◆ **WHAT THE EXERCISE ASKS**
Each record below should be returned word for word, with no pictures included.

--- AVAILABLE RECORDS ---

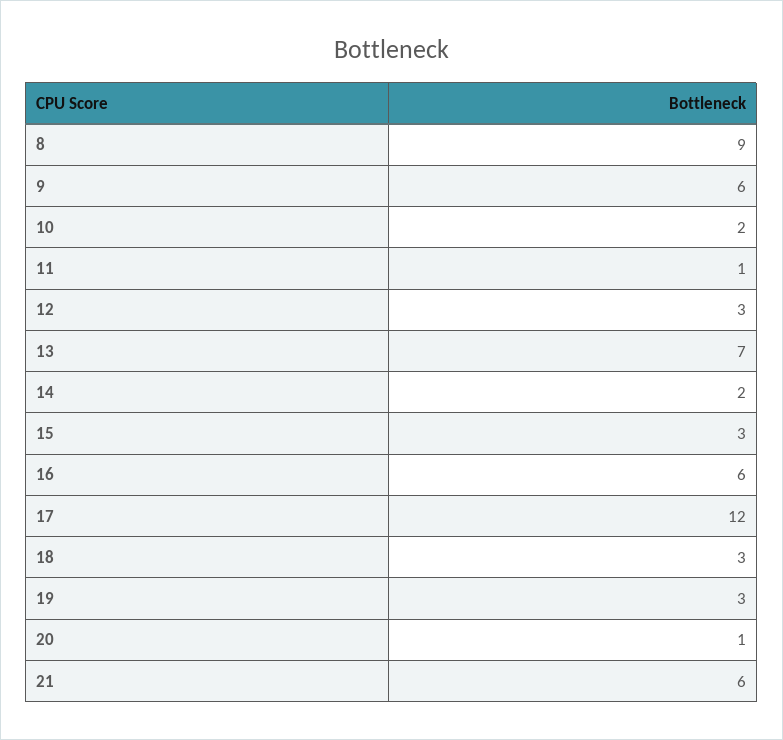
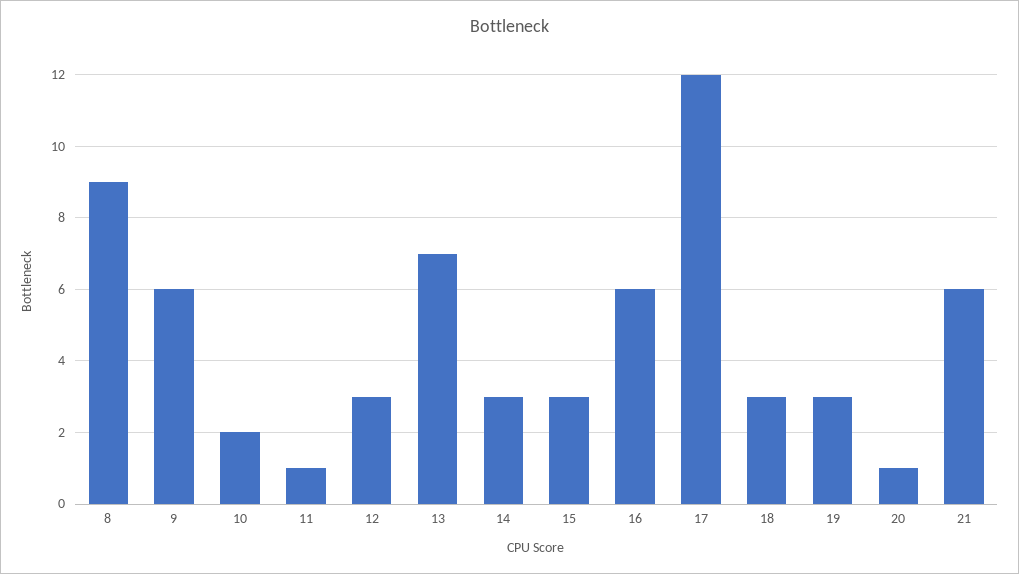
  {
    "8": 9,
    "9": 6,
    "10": 2,
    "11": 1,
    "12": 3,
    "13": 7,
-   "14": 2,
+   "14": 3,
    "15": 3,
    "16": 6,
    "17": 12,
    "18": 3,
    "19": 3,
    "20": 1,
    "21": 6
  }

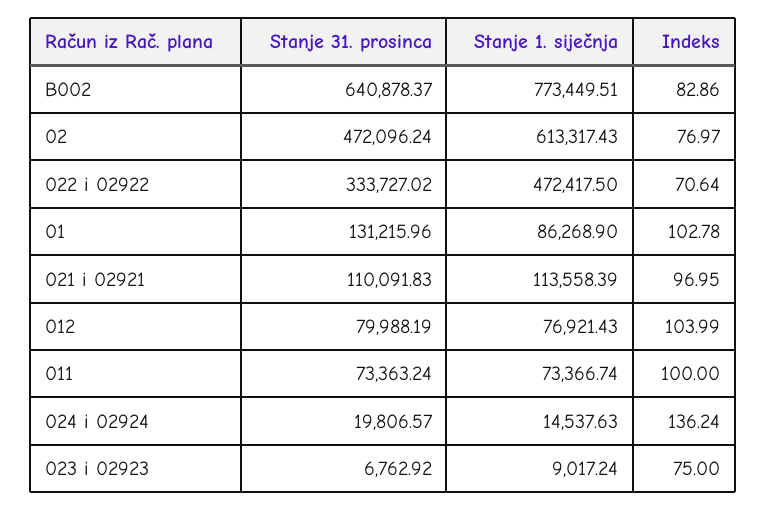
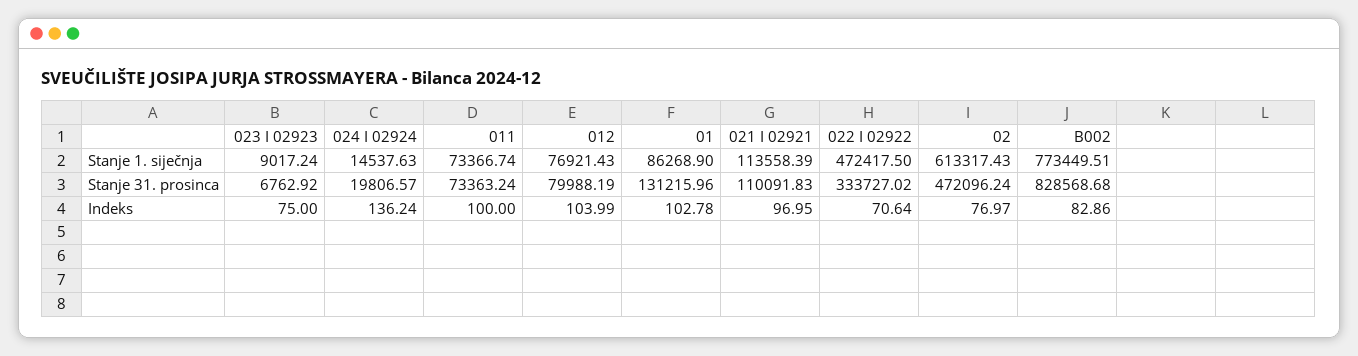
  {
    "Stanje 31. prosinca": {
-     "B002": 640878.37,
+     "B002": 828568.68,
      "02": 472096.24,
      "022 i 02922": 333727.02,
      "01": 131215.96,
      "021 i 02921": 110091.83,
      "012": 79988.19,
      "011": 73363.24,
      "024 i 02924": 19806.57,
      "023 i 02923": 6762.92
    },
    "Stanje 1. siječnja": {
      "B002": 773449.51,
      "02": 613317.43,
      "022 i 02922": 472417.5,
      "01": 86268.9,
      "021 i 02921": 113558.39,
      "012": 76921.43,
      "011": 73366.74,
      "024 i 02924": 14537.63,
      "023 i 02923": 9017.24
    },
    "Indeks": {
      "B002": 82.86,
      "02": 76.97,
      "022 i 02922": 70.64,
      "01": 102.78,
      "021 i 02921": 96.95,
      "012": 103.99,
      "011": 100,
      "024 i 02924": 136.24,
      "023 i 02923": 75
    }
  }

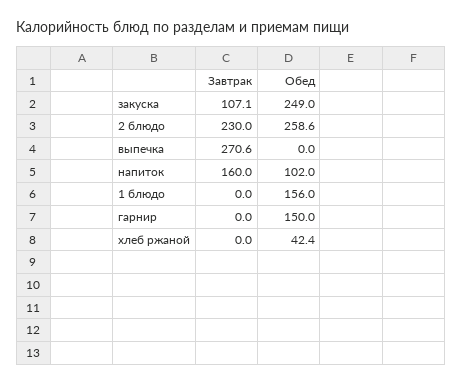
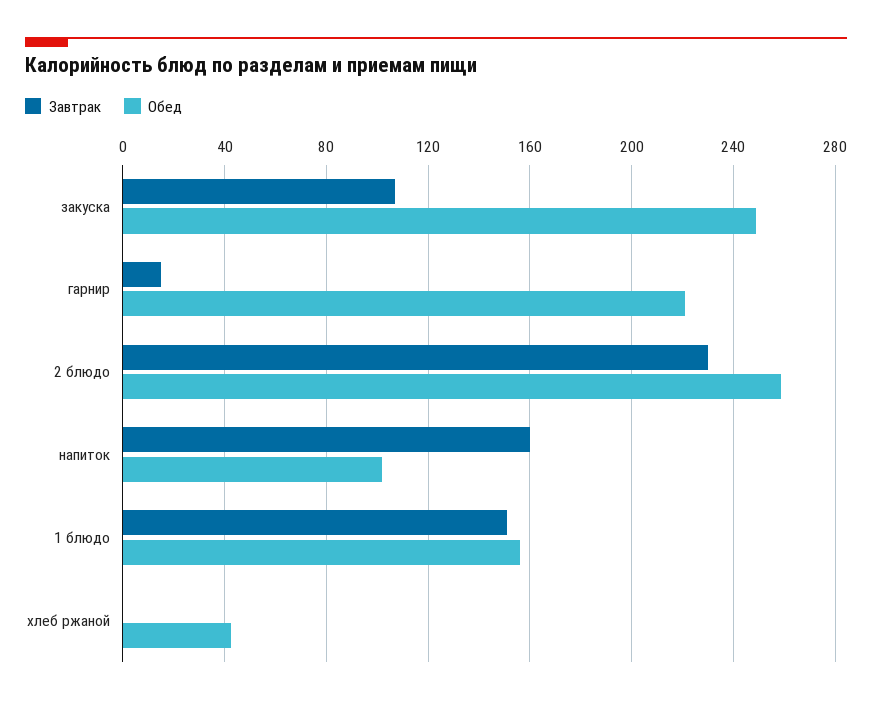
  {
    "Завтрак": {
      "закуска": 107.1,
      "2 блюдо": 230,
-     "выпечка": 270.6,
      "напиток": 160,
-     "1 блюдо": 0,
+     "1 блюдо": 150,
-     "гарнир": 0,
+     "гарнир": 15,
      "хлеб ржаной": 0
    },
    "Обед": {
      "закуска": 249,
      "2 блюдо": 258.6,
-     "выпечка": 0,
      "напиток": 102,
      "1 блюдо": 156,
-     "гарнир": 150,
+     "гарнир": 220,
      "хлеб ржаной": 42.4
    }
  }

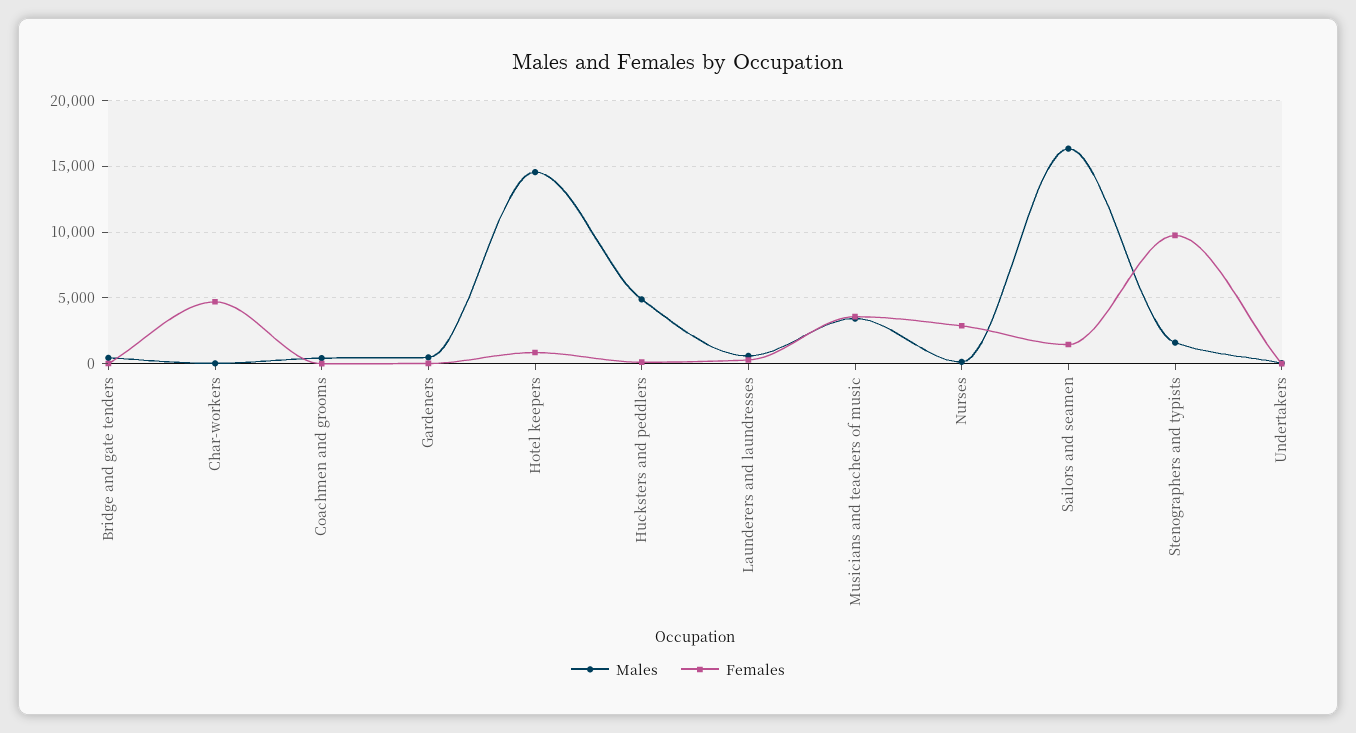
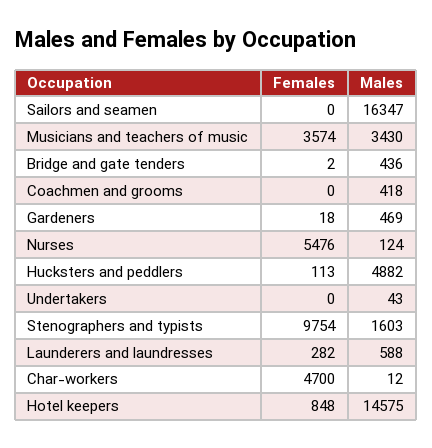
  {
    "Males": {
      "Bridge and gate tenders": 436,
      "Char-workers": 12,
      "Coachmen and grooms": 418,
      "Gardeners": 469,
      "Hotel keepers": 14575,
      "Hucksters and peddlers": 4882,
      "Launderers and laundresses": 588,
      "Musicians and teachers of music": 3430,
      "Nurses": 124,
      "Sailors and seamen": 16347,
      "Stenographers and typists": 1603,
      "Undertakers": 43
    },
    "Females": {
      "Bridge and gate tenders": 2,
      "Char-workers": 4700,
      "Coachmen and grooms": 0,
      "Gardeners": 18,
      "Hotel keepers": 848,
      "Hucksters and peddlers": 113,
      "Launderers and laundresses": 282,
      "Musicians and teachers of music": 3574,
-     "Nurses": 3000,
+     "Nurses": 5476,
-     "Sailors and seamen": 1500,
+     "Sailors and seamen": 0,
      "Stenographers and typists": 9754,
      "Undertakers": 0
    }
  }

---

◆ **TASK SOLUTION**
  {
    "8": 9,
    "9": 6,
    "10": 2,
    "11": 1,
    "12": 3,
    "13": 7,
-   "14": 2,
+   "14": 3,
    "15": 3,
    "16": 6,
    "17": 12,
    "18": 3,
    "19": 3,
    "20": 1,
    "21": 6
  }

  {
    "Stanje 31. prosinca": {
-     "B002": 640878.37,
+     "B002": 828568.68,
      "02": 472096.24,
      "022 i 02922": 333727.02,
      "01": 131215.96,
      "021 i 02921": 110091.83,
      "012": 79988.19,
      "011": 73363.24,
      "024 i 02924": 19806.57,
      "023 i 02923": 6762.92
    },
    "Stanje 1. siječnja": {
      "B002": 773449.51,
      "02": 613317.43,
      "022 i 02922": 472417.5,
      "01": 86268.9,
      "021 i 02921": 113558.39,
      "012": 76921.43,
      "011": 73366.74,
      "024 i 02924": 14537.63,
      "023 i 02923": 9017.24
    },
    "Indeks": {
      "B002": 82.86,
      "02": 76.97,
      "022 i 02922": 70.64,
      "01": 102.78,
      "021 i 02921": 96.95,
      "012": 103.99,
      "011": 100,
      "024 i 02924": 136.24,
      "023 i 02923": 75
    }
  }

  {
    "Завтрак": {
      "закуска": 107.1,
      "2 блюдо": 230,
-     "выпечка": 270.6,
      "напиток": 160,
-     "1 блюдо": 0,
+     "1 блюдо": 150,
-     "гарнир": 0,
+     "гарнир": 15,
      "хлеб ржаной": 0
    },
    "Обед": {
      "закуска": 249,
      "2 блюдо": 258.6,
-     "выпечка": 0,
      "напиток": 102,
      "1 блюдо": 156,
-     "гарнир": 150,
+     "гарнир": 220,
      "хлеб ржаной": 42.4
    }
  }

  {
    "Males": {
      "Bridge and gate tenders": 436,
      "Char-workers": 12,
      "Coachmen and grooms": 418,
      "Gardeners": 469,
      "Hotel keepers": 14575,
      "Hucksters and peddlers": 4882,
      "Launderers and laundresses": 588,
      "Musicians and teachers of music": 3430,
      "Nurses": 124,
      "Sailors and seamen": 16347,
      "Stenographers and typists": 1603,
      "Undertakers": 43
    },
    "Females": {
      "Bridge and gate tenders": 2,
      "Char-workers": 4700,
      "Coachmen and grooms": 0,
      "Gardeners": 18,
      "Hotel keepers": 848,
      "Hucksters and peddlers": 113,
      "Launderers and laundresses": 282,
      "Musicians and teachers of music": 3574,
-     "Nurses": 3000,
+     "Nurses": 5476,
-     "Sailors and seamen": 1500,
+     "Sailors and seamen": 0,
      "Stenographers and typists": 9754,
      "Undertakers": 0
    }
  }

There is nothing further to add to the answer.